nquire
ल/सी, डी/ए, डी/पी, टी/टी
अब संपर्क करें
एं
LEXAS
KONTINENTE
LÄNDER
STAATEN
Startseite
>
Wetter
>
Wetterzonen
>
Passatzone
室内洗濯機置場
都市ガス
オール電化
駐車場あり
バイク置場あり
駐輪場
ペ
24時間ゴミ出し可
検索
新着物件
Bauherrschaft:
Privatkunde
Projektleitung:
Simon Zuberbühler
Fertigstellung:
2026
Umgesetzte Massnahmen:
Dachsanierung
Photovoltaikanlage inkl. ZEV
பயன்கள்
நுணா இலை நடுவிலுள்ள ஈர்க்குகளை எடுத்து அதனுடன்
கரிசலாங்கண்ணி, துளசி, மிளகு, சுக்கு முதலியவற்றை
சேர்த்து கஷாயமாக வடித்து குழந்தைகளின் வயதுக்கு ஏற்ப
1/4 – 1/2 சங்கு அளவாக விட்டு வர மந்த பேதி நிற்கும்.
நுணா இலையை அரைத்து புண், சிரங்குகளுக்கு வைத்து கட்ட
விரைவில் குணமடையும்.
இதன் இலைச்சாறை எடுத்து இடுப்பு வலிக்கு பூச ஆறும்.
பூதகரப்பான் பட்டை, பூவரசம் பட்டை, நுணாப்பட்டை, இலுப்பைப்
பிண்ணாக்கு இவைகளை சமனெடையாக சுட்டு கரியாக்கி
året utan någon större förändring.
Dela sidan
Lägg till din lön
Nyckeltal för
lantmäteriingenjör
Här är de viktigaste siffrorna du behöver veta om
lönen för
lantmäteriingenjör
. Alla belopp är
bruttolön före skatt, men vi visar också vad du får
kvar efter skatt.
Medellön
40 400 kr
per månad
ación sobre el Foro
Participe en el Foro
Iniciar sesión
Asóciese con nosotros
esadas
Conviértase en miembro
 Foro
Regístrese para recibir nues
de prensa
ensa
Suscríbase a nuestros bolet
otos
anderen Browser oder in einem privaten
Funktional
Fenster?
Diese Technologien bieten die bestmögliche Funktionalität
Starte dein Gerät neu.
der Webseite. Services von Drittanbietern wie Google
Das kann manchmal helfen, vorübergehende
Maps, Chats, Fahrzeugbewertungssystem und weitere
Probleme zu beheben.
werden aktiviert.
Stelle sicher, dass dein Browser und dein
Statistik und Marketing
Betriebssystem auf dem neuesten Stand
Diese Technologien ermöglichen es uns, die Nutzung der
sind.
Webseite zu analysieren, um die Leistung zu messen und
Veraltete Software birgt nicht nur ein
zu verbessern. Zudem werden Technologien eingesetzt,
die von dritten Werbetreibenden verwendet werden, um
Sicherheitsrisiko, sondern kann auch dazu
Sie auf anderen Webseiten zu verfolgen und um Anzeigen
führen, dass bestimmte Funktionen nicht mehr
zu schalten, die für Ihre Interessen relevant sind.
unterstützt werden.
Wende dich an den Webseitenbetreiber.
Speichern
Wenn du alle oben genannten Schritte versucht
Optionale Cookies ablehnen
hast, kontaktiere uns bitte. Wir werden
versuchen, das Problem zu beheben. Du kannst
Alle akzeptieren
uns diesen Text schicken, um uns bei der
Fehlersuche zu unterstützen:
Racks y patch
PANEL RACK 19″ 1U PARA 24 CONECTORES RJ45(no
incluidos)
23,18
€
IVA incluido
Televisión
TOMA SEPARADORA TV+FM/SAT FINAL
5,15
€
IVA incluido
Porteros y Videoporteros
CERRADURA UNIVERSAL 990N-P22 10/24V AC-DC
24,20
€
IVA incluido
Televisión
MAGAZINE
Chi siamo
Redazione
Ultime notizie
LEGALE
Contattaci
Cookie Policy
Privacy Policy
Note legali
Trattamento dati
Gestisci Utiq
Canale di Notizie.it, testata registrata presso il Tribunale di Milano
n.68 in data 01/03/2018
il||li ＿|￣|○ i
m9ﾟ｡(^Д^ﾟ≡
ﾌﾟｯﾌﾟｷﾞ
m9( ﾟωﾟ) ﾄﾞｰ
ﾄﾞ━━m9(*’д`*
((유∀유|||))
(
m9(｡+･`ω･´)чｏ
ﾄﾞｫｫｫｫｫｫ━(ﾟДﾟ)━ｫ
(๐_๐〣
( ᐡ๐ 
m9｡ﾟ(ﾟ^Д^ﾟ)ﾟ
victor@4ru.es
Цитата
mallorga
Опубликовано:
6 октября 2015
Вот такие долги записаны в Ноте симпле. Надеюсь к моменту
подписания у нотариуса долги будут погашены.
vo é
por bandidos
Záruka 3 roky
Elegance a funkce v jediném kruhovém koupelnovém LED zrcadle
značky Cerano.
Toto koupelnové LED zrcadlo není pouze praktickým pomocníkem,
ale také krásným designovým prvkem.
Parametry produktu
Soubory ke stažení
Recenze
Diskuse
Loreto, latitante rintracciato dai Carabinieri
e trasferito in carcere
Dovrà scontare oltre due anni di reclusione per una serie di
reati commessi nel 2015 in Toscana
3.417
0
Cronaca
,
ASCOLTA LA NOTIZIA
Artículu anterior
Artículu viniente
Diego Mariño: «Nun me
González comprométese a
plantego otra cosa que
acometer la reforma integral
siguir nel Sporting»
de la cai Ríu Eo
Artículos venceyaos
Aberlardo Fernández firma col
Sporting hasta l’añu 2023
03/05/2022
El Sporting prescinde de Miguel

--------------------------------------------------

Directions -
Change every occurrence of "Foro" to "Forum" throughout the records above, and reproduce them with everything else left as it is.

Solution -
nquire
ल/सी, डी/ए, डी/पी, टी/टी
अब संपर्क करें
एं
LEXAS
KONTINENTE
LÄNDER
STAATEN
Startseite
>
Wetter
>
Wetterzonen
>
Passatzone
室内洗濯機置場
都市ガス
オール電化
駐車場あり
バイク置場あり
駐輪場
ペ
24時間ゴミ出し可
検索
新着物件
Bauherrschaft:
Privatkunde
Projektleitung:
Simon Zuberbühler
Fertigstellung:
2026
Umgesetzte Massnahmen:
Dachsanierung
Photovoltaikanlage inkl. ZEV
பயன்கள்
நுணா இலை நடுவிலுள்ள ஈர்க்குகளை எடுத்து அதனுடன்
கரிசலாங்கண்ணி, துளசி, மிளகு, சுக்கு முதலியவற்றை
சேர்த்து கஷாயமாக வடித்து குழந்தைகளின் வயதுக்கு ஏற்ப
1/4 – 1/2 சங்கு அளவாக விட்டு வர மந்த பேதி நிற்கும்.
நுணா இலையை அரைத்து புண், சிரங்குகளுக்கு வைத்து கட்ட
விரைவில் குணமடையும்.
இதன் இலைச்சாறை எடுத்து இடுப்பு வலிக்கு பூச ஆறும்.
பூதகரப்பான் பட்டை, பூவரசம் பட்டை, நுணாப்பட்டை, இலுப்பைப்
பிண்ணாக்கு இவைகளை சமனெடையாக சுட்டு கரியாக்கி
året utan någon större förändring.
Dela sidan
Lägg till din lön
Nyckeltal för
lantmäteriingenjör
Här är de viktigaste siffrorna du behöver veta om
lönen för
lantmäteriingenjör
. Alla belopp är
bruttolön före skatt, men vi visar också vad du får
kvar efter skatt.
Medellön
40 400 kr
per månad
ación sobre el Forum
Participe en el Forum
Iniciar sesión
Asóciese con nosotros
esadas
Conviértase en miembro
 Forum
Regístrese para recibir nues
de prensa
ensa
Suscríbase a nuestros bolet
otos
anderen Browser oder in einem privaten
Funktional
Fenster?
Diese Technologien bieten die bestmögliche Funktionalität
Starte dein Gerät neu.
der Webseite. Services von Drittanbietern wie Google
Das kann manchmal helfen, vorübergehende
Maps, Chats, Fahrzeugbewertungssystem und weitere
Probleme zu beheben.
werden aktiviert.
Stelle sicher, dass dein Browser und dein
Statistik und Marketing
Betriebssystem auf dem neuesten Stand
Diese Technologien ermöglichen es uns, die Nutzung der
sind.
Webseite zu analysieren, um die Leistung zu messen und
Veraltete Software birgt nicht nur ein
zu verbessern. Zudem werden Technologien eingesetzt,
die von dritten Werbetreibenden verwendet werden, um
Sicherheitsrisiko, sondern kann auch dazu
Sie auf anderen Webseiten zu verfolgen und um Anzeigen
führen, dass bestimmte Funktionen nicht mehr
zu schalten, die für Ihre Interessen relevant sind.
unterstützt werden.
Wende dich an den Webseitenbetreiber.
Speichern
Wenn du alle oben genannten Schritte versucht
Optionale Cookies ablehnen
hast, kontaktiere uns bitte. Wir werden
versuchen, das Problem zu beheben. Du kannst
Alle akzeptieren
uns diesen Text schicken, um uns bei der
Fehlersuche zu unterstützen:
Racks y patch
PANEL RACK 19″ 1U PARA 24 CONECTORES RJ45(no
incluidos)
23,18
€
IVA incluido
Televisión
TOMA SEPARADORA TV+FM/SAT FINAL
5,15
€
IVA incluido
Porteros y Videoporteros
CERRADURA UNIVERSAL 990N-P22 10/24V AC-DC
24,20
€
IVA incluido
Televisión
MAGAZINE
Chi siamo
Redazione
Ultime notizie
LEGALE
Contattaci
Cookie Policy
Privacy Policy
Note legali
Trattamento dati
Gestisci Utiq
Canale di Notizie.it, testata registrata presso il Tribunale di Milano
n.68 in data 01/03/2018
il||li ＿|￣|○ i
m9ﾟ｡(^Д^ﾟ≡
ﾌﾟｯﾌﾟｷﾞ
m9( ﾟωﾟ) ﾄﾞｰ
ﾄﾞ━━m9(*’д`*
((유∀유|||))
(
m9(｡+･`ω･´)чｏ
ﾄﾞｫｫｫｫｫｫ━(ﾟДﾟ)━ｫ
(๐_๐〣
( ᐡ๐ 
m9｡ﾟ(ﾟ^Д^ﾟ)ﾟ
victor@4ru.es
Цитата
mallorga
Опубликовано:
6 октября 2015
Вот такие долги записаны в Ноте симпле. Надеюсь к моменту
подписания у нотариуса долги будут погашены.
vo é
por bandidos
Záruka 3 roky
Elegance a funkce v jediném kruhovém koupelnovém LED zrcadle
značky Cerano.
Toto koupelnové LED zrcadlo není pouze praktickým pomocníkem,
ale také krásným designovým prvkem.
Parametry produktu
Soubory ke stažení
Recenze
Diskuse
Loreto, latitante rintracciato dai Carabinieri
e trasferito in carcere
Dovrà scontare oltre due anni di reclusione per una serie di
reati commessi nel 2015 in Toscana
3.417
0
Cronaca
,
ASCOLTA LA NOTIZIA
Artículu anterior
Artículu viniente
Diego Mariño: «Nun me
González comprométese a
plantego otra cosa que
acometer la reforma integral
siguir nel Sporting»
de la cai Ríu Eo
Artículos venceyaos
Aberlardo Fernández firma col
Sporting hasta l’añu 2023
03/05/2022
El Sporting prescinde de Miguel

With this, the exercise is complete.